Jelinek, au théâtre ce soir

Vendredi soir, je suis allée jusqu’à Saint-Pierre-des-Corps. Non pas pour prendre le TGV, pour une fois. J’ai tourné dans la zone industrielle, juste à côté de la déchetterie aux formes géométriques qui brûle les déchets et chauffe l’eau des habitats collectifs, laissant vibrer dans l’air un parfum mêlé de vapeur filtrée et de micro-particules bariolées qui s’échappent de tous les filtres. Densimétrie blanche du cancer post-consommateur d’une société fin de règne.

Dans une zone désaffectée, un grand cadre vide se faisait théâtre, quelques bancs et chaises de jardin en plastique invitant le public à s’assoir. Pour une heure quinze, ça va, c’est bien. La lune n’était pas encore là, ou bien était derrière quelques nuages, la pluie nous épargnait, les grenouilles coassaient tout près, tout au fond, sur le pont qui surplombe les rails, des voitures passaient bruyamment parfois. C’était beau comme n’importe quelle fin du monde.

Et puis ça parlait des femmes, des hommes qui parlent à la place des femmes, du langage du corps inventé par des hommes pour des femmes, ça parlait du cerveau qui s’en va en lambeaux quand la vie s’effiloche en miettes, et ça relevait tous les échos terribles des vieilles dominations dans un univers qui, pour être en ruines d’apparence, tient pour autant terriblement debout. Il reste les fissures, les tombes des vampires, l’espace des insultes qu’on se réapproprie, du jus de sang qui devient chair, il reste la nuit, la poésie, et parfois le théâtre peut-être, mais autant dire que ce sont des cris qui déchirent l’air, la nuit, comme les coassements des grenouilles, et que personne n’entend vraiment, pas même les elles-mêmes, les grenouilles, petit peuple fécond et indifférent à lui-même, dans sa mare.

Dispositif post-moderne poly-local à peu près structuré et réussi. Je ne m’étendrais pas. Ce qu’il y avait d’intéressant c’est la rébellion du vampire, la sincérité de la colère, ancienne comme les mythes, toujours pas dépassée.

Mer biographique

J’aimerais apprendre à écouter les textes.
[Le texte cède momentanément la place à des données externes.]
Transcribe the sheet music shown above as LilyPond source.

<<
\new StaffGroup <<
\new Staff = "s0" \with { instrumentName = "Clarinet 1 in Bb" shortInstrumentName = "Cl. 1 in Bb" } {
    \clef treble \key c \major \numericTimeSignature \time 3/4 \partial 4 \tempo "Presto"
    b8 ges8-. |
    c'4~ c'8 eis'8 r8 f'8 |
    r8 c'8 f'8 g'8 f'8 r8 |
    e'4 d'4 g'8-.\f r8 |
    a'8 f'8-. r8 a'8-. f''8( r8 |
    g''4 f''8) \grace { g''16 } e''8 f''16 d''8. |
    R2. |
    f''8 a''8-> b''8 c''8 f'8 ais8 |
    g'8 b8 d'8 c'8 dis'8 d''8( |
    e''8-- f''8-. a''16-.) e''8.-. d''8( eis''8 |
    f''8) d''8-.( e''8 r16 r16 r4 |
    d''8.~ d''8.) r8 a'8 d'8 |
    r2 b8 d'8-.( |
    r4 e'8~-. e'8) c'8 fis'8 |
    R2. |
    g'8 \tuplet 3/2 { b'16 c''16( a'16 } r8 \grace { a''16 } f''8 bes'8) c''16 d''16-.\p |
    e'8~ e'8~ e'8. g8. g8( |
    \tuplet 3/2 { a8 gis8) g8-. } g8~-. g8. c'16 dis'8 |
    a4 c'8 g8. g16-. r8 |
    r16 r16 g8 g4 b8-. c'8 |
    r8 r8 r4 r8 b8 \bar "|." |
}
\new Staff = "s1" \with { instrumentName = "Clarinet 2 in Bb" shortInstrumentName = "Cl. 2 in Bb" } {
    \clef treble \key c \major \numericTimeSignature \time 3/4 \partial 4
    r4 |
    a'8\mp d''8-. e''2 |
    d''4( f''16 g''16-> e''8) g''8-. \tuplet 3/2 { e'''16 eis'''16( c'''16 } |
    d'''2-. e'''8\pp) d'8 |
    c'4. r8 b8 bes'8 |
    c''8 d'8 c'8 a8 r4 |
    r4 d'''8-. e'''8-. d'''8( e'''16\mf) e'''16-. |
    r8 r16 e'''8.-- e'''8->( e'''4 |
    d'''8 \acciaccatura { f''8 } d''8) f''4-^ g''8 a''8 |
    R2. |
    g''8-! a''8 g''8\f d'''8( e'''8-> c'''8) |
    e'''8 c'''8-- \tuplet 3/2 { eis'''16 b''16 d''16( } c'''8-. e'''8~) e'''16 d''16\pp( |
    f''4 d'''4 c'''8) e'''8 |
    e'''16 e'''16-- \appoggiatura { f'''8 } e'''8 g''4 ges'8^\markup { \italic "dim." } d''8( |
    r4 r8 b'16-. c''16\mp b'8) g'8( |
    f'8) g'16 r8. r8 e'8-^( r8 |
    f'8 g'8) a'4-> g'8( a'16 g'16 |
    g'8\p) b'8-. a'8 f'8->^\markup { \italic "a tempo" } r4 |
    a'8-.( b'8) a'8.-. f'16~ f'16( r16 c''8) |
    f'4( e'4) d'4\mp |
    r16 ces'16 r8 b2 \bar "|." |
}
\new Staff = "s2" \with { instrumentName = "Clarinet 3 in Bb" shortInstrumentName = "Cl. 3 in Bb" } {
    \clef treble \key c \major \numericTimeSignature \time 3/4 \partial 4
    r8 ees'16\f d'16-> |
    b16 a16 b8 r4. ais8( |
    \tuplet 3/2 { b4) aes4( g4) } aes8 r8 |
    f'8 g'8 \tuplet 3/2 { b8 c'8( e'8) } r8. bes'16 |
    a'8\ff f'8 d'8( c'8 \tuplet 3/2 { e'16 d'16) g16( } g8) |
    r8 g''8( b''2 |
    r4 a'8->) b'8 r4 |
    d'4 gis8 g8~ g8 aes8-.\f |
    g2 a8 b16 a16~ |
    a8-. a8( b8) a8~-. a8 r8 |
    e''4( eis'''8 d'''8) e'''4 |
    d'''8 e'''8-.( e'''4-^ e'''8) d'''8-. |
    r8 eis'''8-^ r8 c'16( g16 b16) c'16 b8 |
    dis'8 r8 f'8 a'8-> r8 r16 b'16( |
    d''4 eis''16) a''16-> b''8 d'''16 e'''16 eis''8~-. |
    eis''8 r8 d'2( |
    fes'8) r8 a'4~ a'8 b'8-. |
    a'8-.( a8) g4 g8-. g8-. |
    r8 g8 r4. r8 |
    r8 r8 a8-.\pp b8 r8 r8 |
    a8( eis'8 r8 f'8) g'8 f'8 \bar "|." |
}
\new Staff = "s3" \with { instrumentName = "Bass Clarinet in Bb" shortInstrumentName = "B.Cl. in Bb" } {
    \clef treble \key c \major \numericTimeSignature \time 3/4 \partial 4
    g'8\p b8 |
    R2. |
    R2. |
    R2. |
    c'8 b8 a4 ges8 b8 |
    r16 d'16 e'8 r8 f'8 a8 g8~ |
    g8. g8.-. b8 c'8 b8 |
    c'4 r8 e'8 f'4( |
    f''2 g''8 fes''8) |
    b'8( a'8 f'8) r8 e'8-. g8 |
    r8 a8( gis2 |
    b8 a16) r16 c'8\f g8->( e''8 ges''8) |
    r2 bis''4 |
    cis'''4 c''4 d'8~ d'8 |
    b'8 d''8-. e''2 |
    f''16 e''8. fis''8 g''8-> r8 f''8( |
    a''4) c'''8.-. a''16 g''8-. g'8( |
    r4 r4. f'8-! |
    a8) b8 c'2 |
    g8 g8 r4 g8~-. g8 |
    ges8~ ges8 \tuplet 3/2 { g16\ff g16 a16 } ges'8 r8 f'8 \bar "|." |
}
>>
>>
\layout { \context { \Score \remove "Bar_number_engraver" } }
Et plus encore, j’aimerais parvenir à enseigner à mes élèves comment écouter les textes. Comme on met son oreille contre une conque pour entendre le bruit de la mer. Souvent, on ne leur a jamais montré.

Mes cours ce matin ont été terribles : la première heure, ça allait; la deuxième, bon; la troisième, plus difficile; la quatrième, je n’arrivais plus à mettre un mot devant l’autre. Fièvre, rhume, toux et éternuements intempestifs, les noeuds dans les neurones, et en grec ancien, ça ne pardonne pas. Tant pis. Ce sont des choses qui arrivent. L’idée d’aller chez le médecin, de prendre rendez-vous, d’y aller, tout ça, m’épuisait plus encore que de me rendre, routine, au lycée.

Mais si seulement ils arrivaient à écouter la mer des mots, on naviguerait plus facilement, par temps rhume.

J’ai pris le bus, pour une fois, plutôt que le vélo. Portée par le roulis, pourtant en porte à porte assez confortable, paraît-il, j’avais un authentique mal de mer. Hardi marin en moi roulé en boule tout en fond de cale. Déjà tôt, la métaphore était marine. « Ne cherchez pas des patates dans la mer », hurlait Don Quichotte. Figure de style brune et controuvée, j’ai coulé, ce matin, du nez, de la poupe et des yeux. Ah! si seulement ils savaient écouter les textes un peu mieux, je pourrais disparaître et me taire – en plein paradoxe sur le comédien, toutefois, je fais ma diva, évidemment. Toute occupée à jouer d’âme. Ferais mieux de me faire coquillage, et de rejoindre le fond de la mer, évidemment.